Bei diesen Worten wurde Edgar leichenblass und ihm wurde flau im Magen. Sie verließen das Haus und fuhren zur Zentralen Leichenhalle.
Am Emfang der Leichenhalle erkundigte sich Hauptkommissar Schmidt: "Wo findn wan den Patienten Herrn Roske? Der Jute wurde mit ner akuten Lungenperforation hier heute Mittach eingeliefert."
"Saal 403, bei Frau Doktor Bissmeyer", sagte die Dame am Emfangstresen.
"Oh, nein, nicht schon wieder diese grummelige alte Schnappschildkröte", stöhnte Edgar.

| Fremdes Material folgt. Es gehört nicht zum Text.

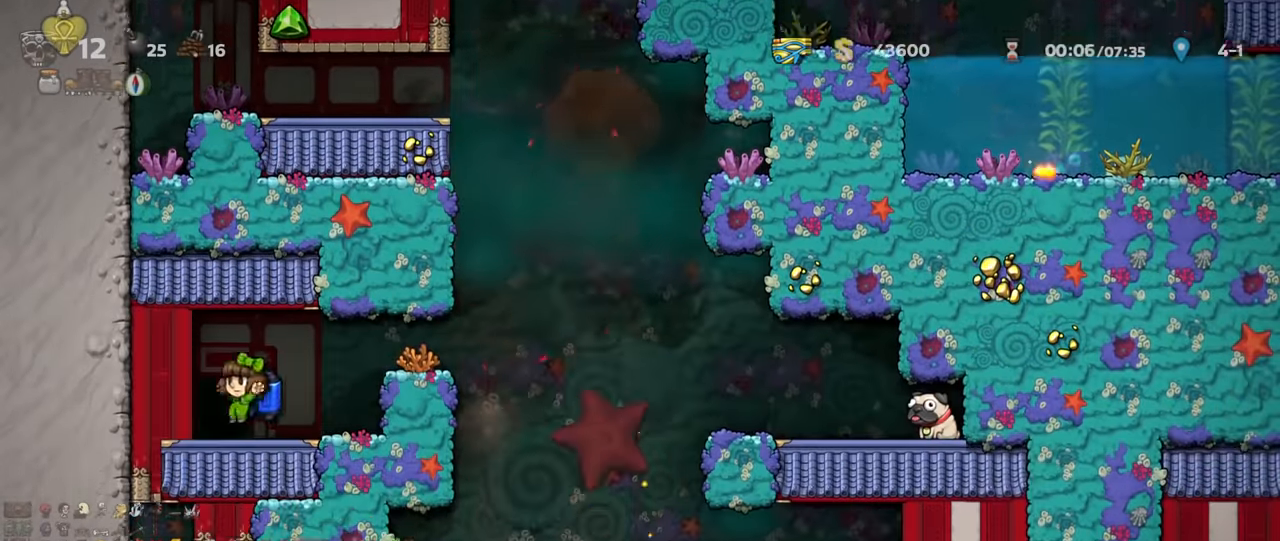
{"keys": [], "events": [[67, "left", "up"], [100, "space", "down"], [167, "space", "up"], [267, "space", "down"], [334, "space", "up"]]}
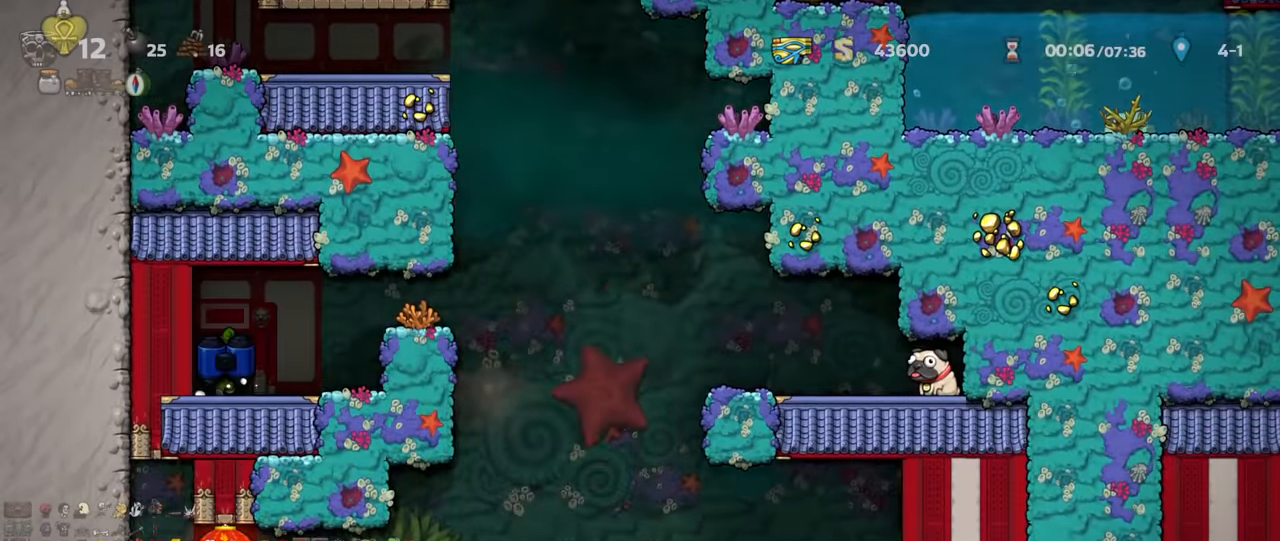
{"keys": [], "events": []}
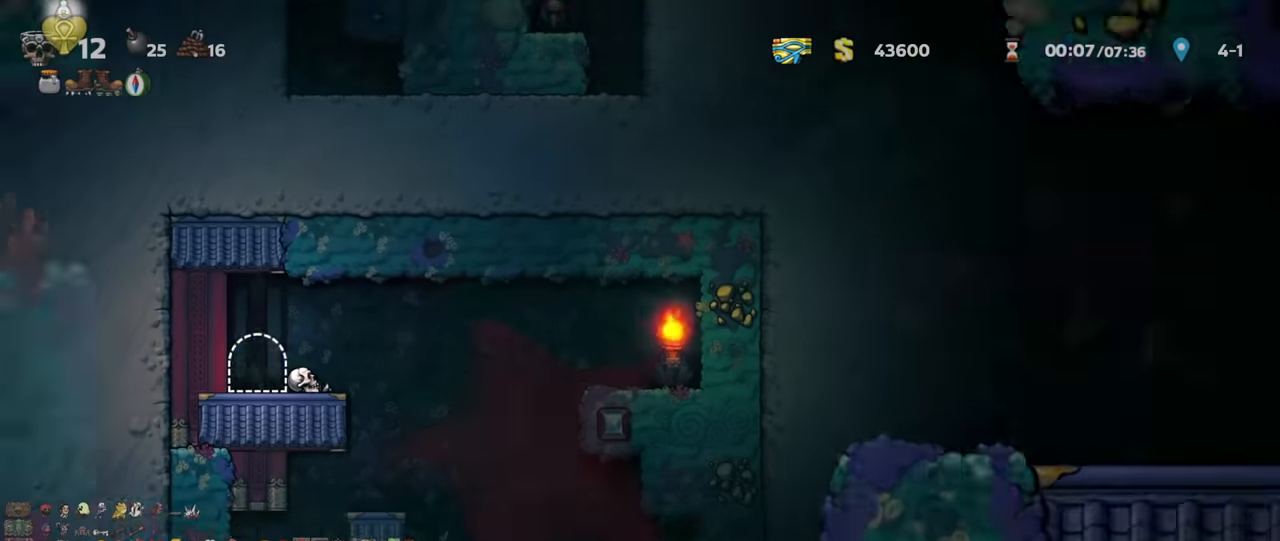
{"keys": ["right", "shift"], "events": [[400, "right", "down"], [467, "shift", "down"]]}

"Wen haste denn erwartet? Wir haben nur eene Pathologin, mehr brauchen wa ooch nich und außerdem haben se die ooch nur noch der Vollständigkeit halba. Wat wäre ne Polizei ohne Pathologie? Aussadem hat se jenuch für drei uffm Kasten."
Sie erreichten Saal 403.
Hauptkommissar Schmidt setzte gerade an, anzuklopfen, da dreht sich die Pathologin um und sagte in barschem Ton zu den beiden: "Keene Witze, keene Sprüche, keene Unterbrechungen, der Großkommandant geht mir schon jenuch uff die Eier …"
"Aber Frau Doktor, das ist doch …", unterbrach Edgar sie.
"WATT HAB ICK JESACHT? HALT DIE SCHNAUZE, ODER DU BIST GLEICH MEEN NÄCHSTA FALL!", brüllte sie mit wutverzerrter Miene.
Wieder an beide gewandt, sagte sie etwas ruhiger: "Habe ich mich klar ausgedrückt?"
"Ja", antworteten Edgar und der Hauptkommissar gleichzeitig.
"Sehr schön, dann sperrt mal eure Horchlöffel uff und macht den Suppenschacht zu, ick will mir nicht unnötich wiederholen. Als dit Opfa starb, waret voll wie tausend Russen, blau wie ne Strandhaubitze. Der hatte eene Fahne, mit der hätta fast Feuer spucken könn. Den Blutalkoholwert hätte ick fast in Prozenten anjeben können. Er hat ooch noch nen Hämatom am Oberarm, als hätte ihm eener dajegen jehaun. Wat erklären würde, wia die Stange hat falln lassen könn, ohne dassa danach um Hilfe jerufen hat."
"Also war et Mord?"
"Janz eindeutig."
"War ja irjendwo klar."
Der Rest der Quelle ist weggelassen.